Dans le même temps, dès lors que l’autorité de l’État est défaillante, contestée, voire inexistante, ou dès lors que des ambitions longtemps étouffées se manifestent à nouveau, renaissent des antagonismes séculaires propices à la violence et cela, non seulement sur notre Vieux Continent, mais aussi un peu partout dans le monde.
Ce monde, lui-même, est devenu de plus en plus transparent en raison des progrès de l’information et du rôle joué par les médias qui rendent les souffrances humaines directement et quotidiennement perceptibles par nos concitoyens. Sous l’effet médiatique, l’opinion publique pèse fortement sur les décisions des gouvernements et, le cas échéant, incite au recours à la force en faisant appel à des moyens militaires devenus plus disponibles.
Par ailleurs, la mondialisation des échanges de toutes natures crée une interdépendance des intérêts économiques, politiques et de sécurité de nombreux pays, avec pour conséquence Finternationalisa-tion de la majorité des problèmes rencontrés.

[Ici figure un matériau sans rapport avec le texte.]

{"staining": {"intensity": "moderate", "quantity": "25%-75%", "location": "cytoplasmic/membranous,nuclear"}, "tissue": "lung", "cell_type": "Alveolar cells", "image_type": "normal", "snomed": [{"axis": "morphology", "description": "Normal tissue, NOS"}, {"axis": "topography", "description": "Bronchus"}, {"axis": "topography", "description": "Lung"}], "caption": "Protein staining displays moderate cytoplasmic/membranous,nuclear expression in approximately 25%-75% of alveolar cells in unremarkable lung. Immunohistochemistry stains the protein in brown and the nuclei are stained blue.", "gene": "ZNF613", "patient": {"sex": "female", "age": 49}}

Les demandes d’intervention de la communauté internationale, y compris dans les affaires intérieures des États, se sont ainsi multipliées. Dans le même temps, l’espoir placé dans la capacité des institutions internationales à maintenir l’ordre, à faire respecter le droit sous toutes ses formes, à résoudre les crises, a été déçu en maintes occasions.

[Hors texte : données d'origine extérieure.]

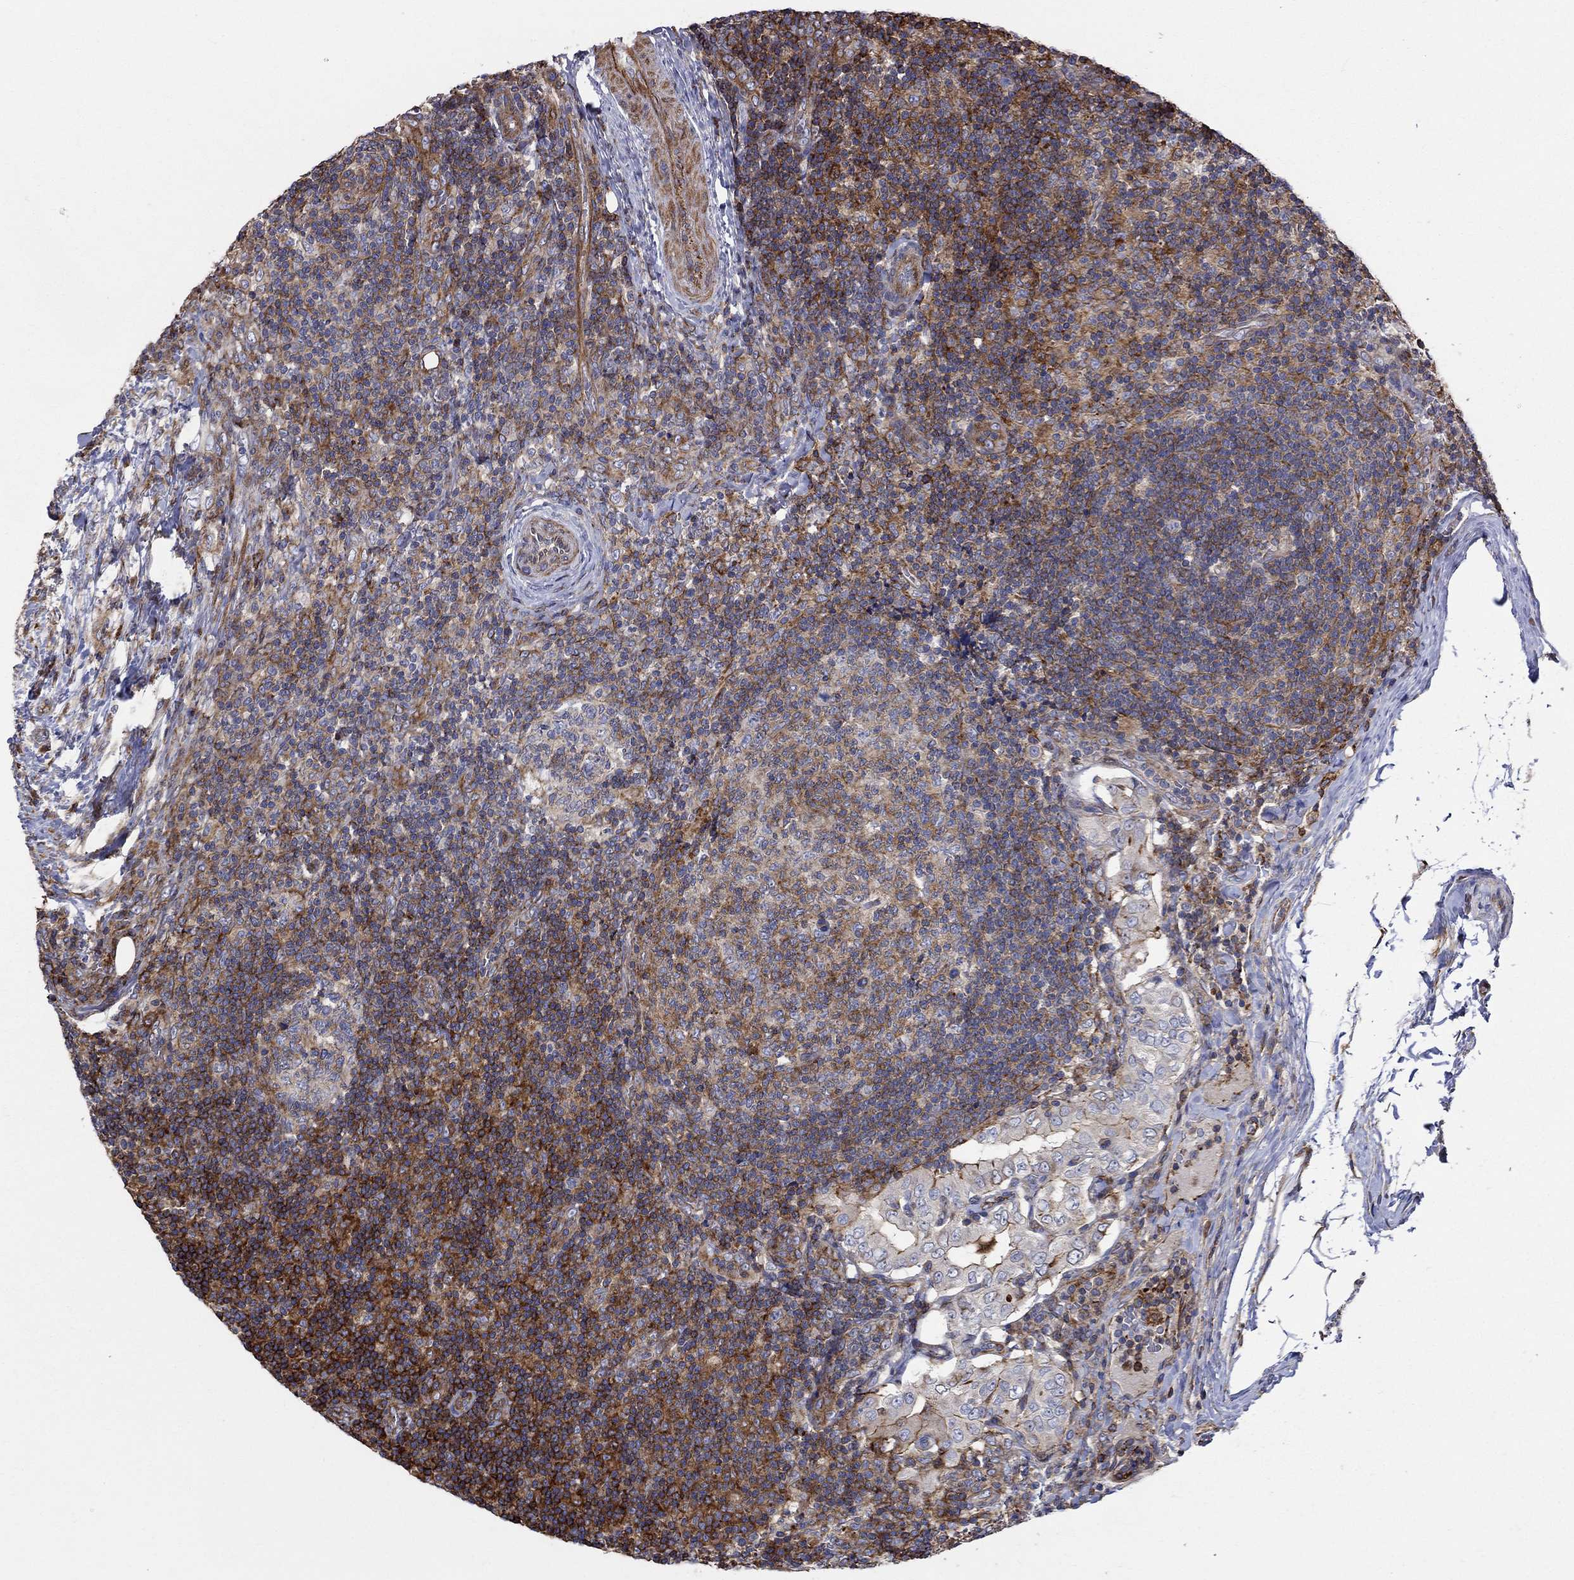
{"staining": {"intensity": "strong", "quantity": "<25%", "location": "cytoplasmic/membranous"}, "tissue": "thyroid cancer", "cell_type": "Tumor cells", "image_type": "cancer", "snomed": [{"axis": "morphology", "description": "Papillary adenocarcinoma, NOS"}, {"axis": "topography", "description": "Thyroid gland"}], "caption": "Brown immunohistochemical staining in thyroid cancer shows strong cytoplasmic/membranous staining in approximately <25% of tumor cells.", "gene": "NPHP1", "patient": {"sex": "male", "age": 61}}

Dans ce contexte, la prolifération des armes de destruction massive, nucléaires, chimiques ou biologiques prend la dimension d’un défi majeur pour la sécurité internationale. Il en est de même du terrorisme et des extrémismes religieux ou nationalistes face auxquels les pays démocratiques restent très vulnérables. Je reviendrai plus loin sur ces points.
Confrontée à cet environnement, et ce sera mon deuxième point, la France a un rôle et un rang qu’elle entend tenir en toute indépendance
C’est le rôle d’une puissance mondiale qui veut, d’abord, préserver son indépendance et assurer la défense de ses intérêts. Il lui faut pour cela une « défense forte et autonome » selon l’expression du Premier ministre. Cependant, la France entend, aussi, assumer les responsabilités internationales découlant de son statut de membre permanent du Conseil de sécurité des Nations unies, de son histoire et de sa vocation à défendre certaines valeurs. Autant de raisons qui conduisent « à écarter un modèle de défense replié sur lui-même ».
La France n’a ni la volonté ni les moyens d’être le « gendarme du monde », mais les ambitions d’une puissance présente en de nombreux points du globe et faisant partie des quelques pays qui peuvent avoir une action sur la stabilité dans le monde. Elle ne cherche donc pas à rivaliser avec la puissance militaire des États-Unis, dont le poids demeurera prépondérant pour la sécurité et la stabilité dans le monde, pas plus qu’elle ne cherche la confrontation d’influence avec l’Allemagne et le Japon dont elle reconnaît les aspirations légitimes à tenir une place plus importante dans la communauté internationale.
La « marque » spécifique de la France dans le monde est incontestablement le fait qu’elle est une puissance nucléaire autonome. Cela lui confère indéniablement une stature et un degré de liberté de décision et d’action sur le plan international que ne peuvent atteindre les puissances non nucléaires. S’agissant du rang de la France dans le monde, il convient d’ajouter que s’il se mesure bien en termes de rayonnement, d’appartenance au club nucléaire, de capacité à assurer ses responsabilités internationales et de droit de veto au Conseil de sécurité, il se mesurera, aussi, pour une large part, à son aptitude à influer sur la construction européenne et sur les évolutions à venir en Europe. « Qu’elle soit forte sur le continent et elle pourra parler d’une voix ferme partout ailleurs. De sa réussite ou de son échec dans cette entreprise peut dépendre en définitive son rôle dans le concert des nations », est-il écrit dans le Livre blanc sur la Défense. La France se doit de conserver un grand objectif européen.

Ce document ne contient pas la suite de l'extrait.